I continue to think one of the hidden gem features of VMware Virtual SAN (VSAN) is it’s software defined self healing ability. I wrote about it a few months back here in: Virtual SAN Software Defined Self Healing
Since Virtual SAN is such a different way to do storage, it allows for some interesting configuration combinations. With vSphere 6 (built into vSphere 6), VMware will be introducing a new add-on feature for Virtual SAN called “Rack Awareness” accomplished by creating multiple “Failure Domains” and placing hosts in the same rack into the same Failure Domain. This “Rack Awareness” feature exploits the # Failures To Tolerate policy of Virtual SAN.

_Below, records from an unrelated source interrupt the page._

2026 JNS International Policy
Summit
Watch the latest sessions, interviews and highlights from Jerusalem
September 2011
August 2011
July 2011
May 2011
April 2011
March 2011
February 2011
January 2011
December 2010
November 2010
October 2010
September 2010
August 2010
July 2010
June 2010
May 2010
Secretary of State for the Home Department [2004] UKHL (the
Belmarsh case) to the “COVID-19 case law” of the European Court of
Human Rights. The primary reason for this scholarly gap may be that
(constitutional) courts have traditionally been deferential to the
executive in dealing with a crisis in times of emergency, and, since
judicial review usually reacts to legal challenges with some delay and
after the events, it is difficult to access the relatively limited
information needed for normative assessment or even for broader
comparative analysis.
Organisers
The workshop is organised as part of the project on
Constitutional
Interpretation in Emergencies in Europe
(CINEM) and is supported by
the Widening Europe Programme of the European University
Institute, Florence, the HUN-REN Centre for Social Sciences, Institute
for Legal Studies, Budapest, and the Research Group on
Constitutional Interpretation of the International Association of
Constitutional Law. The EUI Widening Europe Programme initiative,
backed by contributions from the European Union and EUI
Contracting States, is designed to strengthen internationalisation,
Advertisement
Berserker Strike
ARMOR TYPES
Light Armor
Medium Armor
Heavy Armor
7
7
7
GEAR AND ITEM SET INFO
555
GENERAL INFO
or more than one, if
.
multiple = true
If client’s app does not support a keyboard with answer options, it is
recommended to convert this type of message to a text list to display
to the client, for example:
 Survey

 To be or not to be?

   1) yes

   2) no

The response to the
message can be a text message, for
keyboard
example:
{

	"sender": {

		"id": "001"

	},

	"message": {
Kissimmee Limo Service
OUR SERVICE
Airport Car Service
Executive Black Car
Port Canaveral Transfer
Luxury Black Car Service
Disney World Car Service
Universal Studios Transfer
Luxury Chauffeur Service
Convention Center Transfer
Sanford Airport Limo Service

The rest of this post will look a lot like the previous post I did on self healing but will translate it for the Rack Awareness feature.
Minimum Rack Awareness Configuration
Lets start with the smallest VSAN “Rack Awareness” configuration possible that provides redundancy: a 3 rack, 6 host (2 per rack) vSphere cluster with VSAN enabled and 1 SSD and 1 HDD per host. In VSAN, an SSD constitutes a disk group so the 1 HDD is placed into a Disk Group with the 1 SSD. The SSD performs the write and read caching for the HDD’s in its disk group. The HDD permanently stores the data.
Lets start with a single VM with the default # Failures To Tolerate (#FTT) equal to 1. A VM has at least 3 objects (namespace, swap, vmdk). Each object has 3 components (data 1, data 2, witness) to satisfy #FTT=1. Lets just focus on the vmdk object and say that the VM sits on host 1 with replicas/mirrors/copies (these terms can be used interchangeably) of its vmdk data on host 1 in rack 1 and host 2 in rack 2 and the witness on host 3 in rack 3. The rule in Virtual SAN is that each of these three components of an object (data 1, data 2, witness) must sit on different hosts. With Rack Awareness, they also must be in different hosts in different racks.
OK, lets start causing some trouble. With the default # Failures To Tolerate equal 1, VM data on VSAN should be available if a single SSD, a single HDD, a single host fails, or an entire rack fails.